>> Begin Provided material

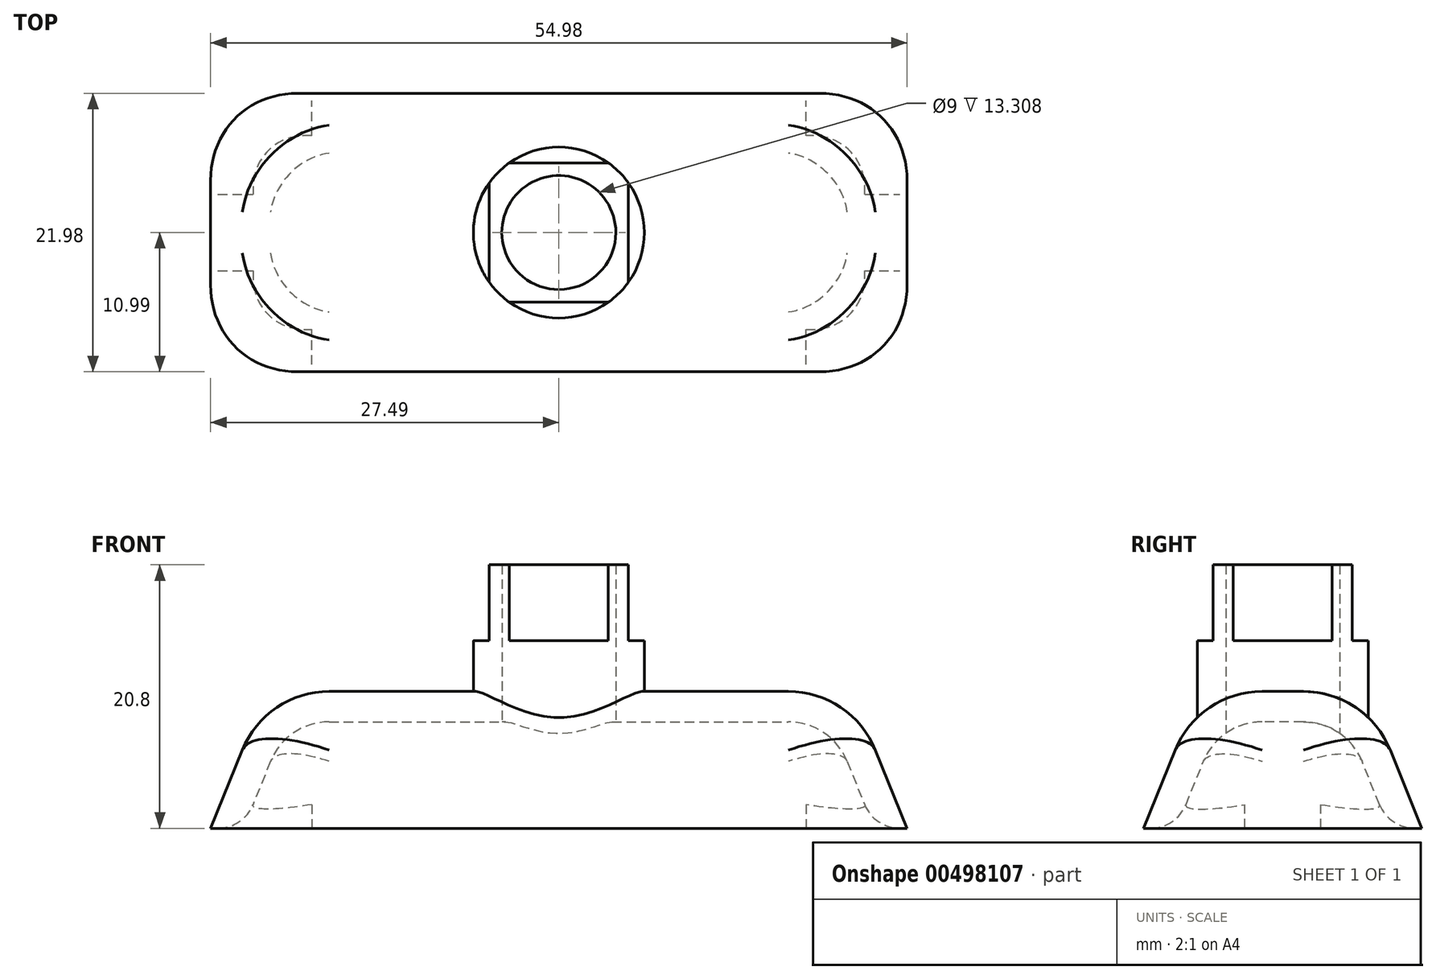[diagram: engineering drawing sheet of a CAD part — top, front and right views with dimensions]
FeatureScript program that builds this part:
annotation { "Feature Type Name" : "Feature", "Feature Type Description" : "" }
export const myFeature = defineFeature(function(context is Context, id is Id, definition is map)
    precondition{}
    {
        {
            var Q0;
            Q0=qCreatedBy(makeId("Front.planeOp"),FACE);
            var sketch = newSketch(context, id + "F0", { "sketchPlane" : qUnion([Q0])});
            skLineSegment(sketch, "E0.bottom", {"start": v(24.9, -4.2) * mm, "end": v(-24.9, -4.2) * mm});
            skLineSegment(sketch, "E0.top", {"start": v(24.9, 4.2) * mm, "end": v(-24.9, 4.2) * mm});
            skLineSegment(sketch, "E0.left", {"start": v(24.9, -4.2) * mm, "end": v(24.9, 4.2) * mm});
            skLineSegment(sketch, "E0.right", {"start": v(-24.9, -4.2) * mm, "end": v(-24.9, 4.2) * mm});
            skPoint(sketch, "E0.middle", {"position": v(0, 0) * mm});
            skSolve(sketch);
        }
        {
            var Q0;
            Q0 = qSketchRegion(id + "F0", true);
            extrude(context, id + "F1", {"entities" : qUnion([Q0]), "endBound" : BoundingType.SYMMETRIC, "depth" : 16.8 * mm});
        }
        {
            var Q0;
            Q0=makeQuery(id+"F1.opExtrude","CAP_EDGE",EDGE,{"disambiguationData":[OSD([sQuery(id+"F0.wireOp",EDGE,"E0.top")])],"isStart":false});
            var Q1;
            Q1=makeQuery(id+"F1.opExtrude","SWEPT_EDGE",EDGE,{"disambiguationData":[OSD([sQuery(id+"F0.wireOp",EDGE,"E0.top"),sQuery(id+"F0.wireOp",EDGE,"E0.right")])]});
            var Q2;
            Q2=makeQuery(id+"F1.opExtrude","CAP_EDGE",EDGE,{"disambiguationData":[OSD([sQuery(id+"F0.wireOp",EDGE,"E0.top")])],"isStart":true});
            var Q3;
            Q3=makeQuery(id+"F1.opExtrude","SWEPT_EDGE",EDGE,{"disambiguationData":[OSD([sQuery(id+"F0.wireOp",EDGE,"E0.top"),sQuery(id+"F0.wireOp",EDGE,"E0.left")])]});
            chamfer(context, id + "F2", {"entities" : qUnion([Q0, Q1, Q2, Q3]), "chamferType" : ChamferType.TWO_OFFSETS, "width1" : 8.4 * mm, "oppositeDirection" : false, "width2" : 3.4 * mm, "tangentPropagation" : true});
        }
        {
            var Q0;
            {var subQ0=sQuery(id+"F0.wireOp",EDGE,"E0.top");Q0=makeQuery(id+"F2.opChamfer","BLEND_EDGE",EDGE,{"blendedFrom":[makeQuery(id+"F1.opExtrude","SWEPT_EDGE",EDGE,{"disambiguationData":[OSD([subQ0,sQuery(id+"F0.wireOp",EDGE,"E0.right")])]}),makeQuery(id+"F1.opExtrude","CAP_EDGE",EDGE,{"disambiguationData":[OSD([subQ0])],"isStart":false})],"blendedInto":[]});}
            var Q1;
            {var subQ0=sQuery(id+"F0.wireOp",EDGE,"E0.top");Q1=makeQuery(id+"F2.opChamfer","BLEND_EDGE",EDGE,{"blendedFrom":[makeQuery(id+"F1.opExtrude","SWEPT_EDGE",EDGE,{"disambiguationData":[OSD([subQ0,sQuery(id+"F0.wireOp",EDGE,"E0.left")])]}),makeQuery(id+"F1.opExtrude","CAP_EDGE",EDGE,{"disambiguationData":[OSD([subQ0])],"isStart":false})],"blendedInto":[]});}
            var Q2;
            {var subQ0=sQuery(id+"F0.wireOp",EDGE,"E0.top");Q2=makeQuery(id+"F2.opChamfer","BLEND_EDGE",EDGE,{"blendedFrom":[makeQuery(id+"F1.opExtrude","SWEPT_EDGE",EDGE,{"disambiguationData":[OSD([subQ0,sQuery(id+"F0.wireOp",EDGE,"E0.left")])]}),makeQuery(id+"F1.opExtrude","CAP_EDGE",EDGE,{"disambiguationData":[OSD([subQ0])],"isStart":true})],"blendedInto":[]});}
            var Q3;
            {var subQ0=sQuery(id+"F0.wireOp",EDGE,"E0.top");Q3=makeQuery(id+"F2.opChamfer","BLEND_EDGE",EDGE,{"blendedFrom":[makeQuery(id+"F1.opExtrude","SWEPT_EDGE",EDGE,{"disambiguationData":[OSD([subQ0,sQuery(id+"F0.wireOp",EDGE,"E0.right")])]}),makeQuery(id+"F1.opExtrude","CAP_EDGE",EDGE,{"disambiguationData":[OSD([subQ0])],"isStart":true})],"blendedInto":[]});}
            var Q4;
            {var subQ0=sQuery(id+"F0.wireOp",EDGE,"E0.top");Q4=makeQuery(id+"F2.opChamfer","BLEND_EDGE",EDGE,{"blendedFrom":[makeQuery(id+"F1.opExtrude","CAP_EDGE",EDGE,{"disambiguationData":[OSD([subQ0])],"isStart":false}),makeQuery(id+"F1.opExtrude","SWEPT_FACE",FACE,{"disambiguationData":[OSD([subQ0])]})],"blendedInto":[makeQuery(id+"F1.opExtrude","SWEPT_FACE",FACE,{"disambiguationData":[OSD([subQ0])]})]});}
            var Q5;
            {var subQ0=sQuery(id+"F0.wireOp",EDGE,"E0.top");Q5=makeQuery(id+"F2.opChamfer","BLEND_EDGE",EDGE,{"blendedFrom":[makeQuery(id+"F1.opExtrude","CAP_EDGE",EDGE,{"disambiguationData":[OSD([subQ0])],"isStart":true}),makeQuery(id+"F1.opExtrude","SWEPT_FACE",FACE,{"disambiguationData":[OSD([subQ0])]})],"blendedInto":[makeQuery(id+"F1.opExtrude","SWEPT_FACE",FACE,{"disambiguationData":[OSD([subQ0])]})]});}
            var Q6;
            {var subQ0=sQuery(id+"F0.wireOp",EDGE,"E0.top");Q6=makeQuery(id+"F2.opChamfer","BLEND_EDGE",EDGE,{"blendedFrom":[makeQuery(id+"F1.opExtrude","SWEPT_EDGE",EDGE,{"disambiguationData":[OSD([subQ0,sQuery(id+"F0.wireOp",EDGE,"E0.left")])]}),makeQuery(id+"F1.opExtrude","SWEPT_FACE",FACE,{"disambiguationData":[OSD([subQ0])]})],"blendedInto":[makeQuery(id+"F1.opExtrude","SWEPT_FACE",FACE,{"disambiguationData":[OSD([subQ0])]})]});}
            var Q7;
            {var subQ0=sQuery(id+"F0.wireOp",EDGE,"E0.top");Q7=makeQuery(id+"F2.opChamfer","BLEND_EDGE",EDGE,{"blendedFrom":[makeQuery(id+"F1.opExtrude","SWEPT_EDGE",EDGE,{"disambiguationData":[OSD([subQ0,sQuery(id+"F0.wireOp",EDGE,"E0.right")])]}),makeQuery(id+"F1.opExtrude","SWEPT_FACE",FACE,{"disambiguationData":[OSD([subQ0])]})],"blendedInto":[makeQuery(id+"F1.opExtrude","SWEPT_FACE",FACE,{"disambiguationData":[OSD([subQ0])]})]});}
            fillet(context, id + "F3", {"entities" : qUnion([Q0, Q1, Q2, Q3, Q4, Q5, Q6, Q7]), "radius" : 5 * mm, "tangentPropagation" : true, "allowEdgeOverflow" : false});
        }
        {
            var Q0;
            Q0=makeQuery(id+"F1.opExtrude","SWEPT_FACE",FACE,{"disambiguationData":[OSD([sQuery(id+"F0.wireOp",EDGE,"E0.bottom")])]});
            shell(context, id + "F4", {"entities" : qUnion([Q0]), "thickness" : 2.4 * mm, "oppositeDirection" : true});
        }
        {
            var Q0;
            Q0=makeQuery(id+"F1.opExtrude","SWEPT_FACE",FACE,{"disambiguationData":[OSD([sQuery(id+"F0.wireOp",EDGE,"E0.top")])]});
            var sketch = newSketch(context, id + "F5", { "sketchPlane" : qUnion([Q0])});
            skCircle(sketch, "E1", {"center": v(0, 0) * mm, "radius": 6.75 * mm});
            skSolve(sketch);
        }
        {
            var Q0;
            Q0 = qSketchRegion(id + "F5", true);
            var Q1;
            Q1=sQuery(id+"F5.wireOp",EDGE,"E1");
            extrude(context, id + "F6", {"entities" : qUnion([Q0]), "operationType" : NewBodyOperationType.ADD, "surfaceEntities" : qUnion([Q1]), "depth" : 10 * mm, "hasSecondDirection" : true, "secondDirectionOppositeDirection" : true, "secondDirectionDepth" : 2.2 * mm});
        }
        {
            var Q0;
            Q0=qCreatedBy(makeId("Top.planeOp"),FACE);
            var sketch = newSketch(context, id + "F7", { "sketchPlane" : qUnion([Q0])});
            skCircle(sketch, "E2", {"center": v(0, 0) * mm, "radius": 4.5 * mm});
            skSolve(sketch);
        }
        {
            var Q0;
            Q0 = qSketchRegion(id + "F7", true);
            var Q1;
            Q1=sQuery(id+"F7.wireOp",EDGE,"E2");
            extrude(context, id + "F8", {"entities" : qUnion([Q0]), "operationType" : NewBodyOperationType.REMOVE, "surfaceEntities" : qUnion([Q1]), "endBound" : BoundingType.THROUGH_ALL, "depth" : 25 * mm});
        }
        {
            var Q0;
            Q0=makeQuery(id+"F6.opExtrude","CAP_FACE",FACE,{"disambiguationData":[OSD([sQuery(id+"F5.wireOp",EDGE,"E1")])],"isStart":false});
            var sketch = newSketch(context, id + "F9", { "sketchPlane" : qUnion([Q0])});
            skCircle(sketch, "E3.0", {"center": v(0, 0) * mm, "radius": 6.75 * mm});
            skLineSegment(sketch, "E4.bottom", {"start": v(3.91, 5.5) * mm, "end": v(-3.91, 5.5) * mm});
            skLineSegment(sketch, "E4.top", {"start": v(3.91, -5.5) * mm, "end": v(-3.91, -5.5) * mm});
            skLineSegment(sketch, "E4.left", {"start": v(5.5, 3.91) * mm, "end": v(5.5, -3.91) * mm});
            skLineSegment(sketch, "E4.right", {"start": v(-5.5, 3.91) * mm, "end": v(-5.5, -3.91) * mm});
            skPoint(sketch, "E5", {"position": v(-3.91, 5.5) * mm});
            skPoint(sketch, "E6", {"position": v(3.91, 5.5) * mm});
            skPoint(sketch, "E7", {"position": v(5.5, 3.91) * mm});
            skPoint(sketch, "E8", {"position": v(5.5, -3.91) * mm});
            skPoint(sketch, "E9", {"position": v(3.91, -5.5) * mm});
            skPoint(sketch, "E10", {"position": v(-3.91, -5.5) * mm});
            skPoint(sketch, "E11", {"position": v(-5.5, -3.91) * mm});
            skPoint(sketch, "E12", {"position": v(-5.5, 3.91) * mm});
            skPoint(sketch, "E13.orphan", {"position": v(-5.5, 5.5) * mm});
            skPoint(sketch, "E14.orphan", {"position": v(5.5, 5.5) * mm});
            skPoint(sketch, "E15.orphan", {"position": v(5.5, -5.5) * mm});
            skPoint(sketch, "E16.orphan", {"position": v(-5.5, -5.5) * mm});
            skSolve(sketch);
        }
        {
            var Q0;
            {var subQ0=sQuery(id+"F9.wireOp",EDGE,"E4.left");Q0=makeQuery(id+"F9.imprint","IMPRINT",FACE,{"disambiguationData":[TD([[makeQuery(id+"F9.imprint","IMPRINT",EDGE,{"derivedFrom":subQ0}),1.0]])]});}
            var Q1;
            {var subQ0=sQuery(id+"F9.wireOp",EDGE,"E4.top");Q1=makeQuery(id+"F9.imprint","IMPRINT",FACE,{"disambiguationData":[TD([[makeQuery(id+"F9.imprint","IMPRINT",EDGE,{"derivedFrom":subQ0}),1.0]])]});}
            var Q2;
            {var subQ0=sQuery(id+"F9.wireOp",EDGE,"E4.right");Q2=makeQuery(id+"F9.imprint","IMPRINT",FACE,{"disambiguationData":[TD([[makeQuery(id+"F9.imprint","IMPRINT",EDGE,{"derivedFrom":subQ0}),-1.0]])]});}
            var Q3;
            {var subQ0=sQuery(id+"F9.wireOp",EDGE,"E4.bottom");Q3=makeQuery(id+"F9.imprint","IMPRINT",FACE,{"disambiguationData":[TD([[makeQuery(id+"F9.imprint","IMPRINT",EDGE,{"derivedFrom":subQ0}),-1.0]])]});}
            extrude(context, id + "F10", {"entities" : qUnion([Q0, Q1, Q2, Q3]), "operationType" : NewBodyOperationType.REMOVE, "oppositeDirection" : true, "depth" : 6 * mm});
        }
        {
            var Q0;
            {var subQ0=sQuery(id+"F0.wireOp",EDGE,"E0.bottom");var subQ1=sQuery(id+"F0.wireOp",EDGE,"E0.top");Q0=makeQuery(id+"F4.opShell","OFFSET_EDGE",EDGE,{"disambiguationData":[OSD([subQ0,subQ1]),TDD([makeQuery(id+"F2.opChamfer","BLEND_EDGE",EDGE,{"blendedFrom":[makeQuery(id+"F1.opExtrude","CAP_EDGE",EDGE,{"disambiguationData":[OSD([subQ1])],"isStart":false}),makeQuery(id+"F1.opExtrude","SWEPT_FACE",FACE,{"disambiguationData":[OSD([subQ0])]})],"blendedInto":[makeQuery(id+"F1.opExtrude","SWEPT_FACE",FACE,{"disambiguationData":[OSD([subQ0])]})]})])]});}
            fillet(context, id + "F11", {"entities" : qUnion([Q0]), "radius" : 3 * mm, "tangentPropagation" : true, "allowEdgeOverflow" : false});
        }
    });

>> End Provided material

• Your task: How many lines in the items contain the string "makeId"? Reply with the number alone.

• Finished answer: 2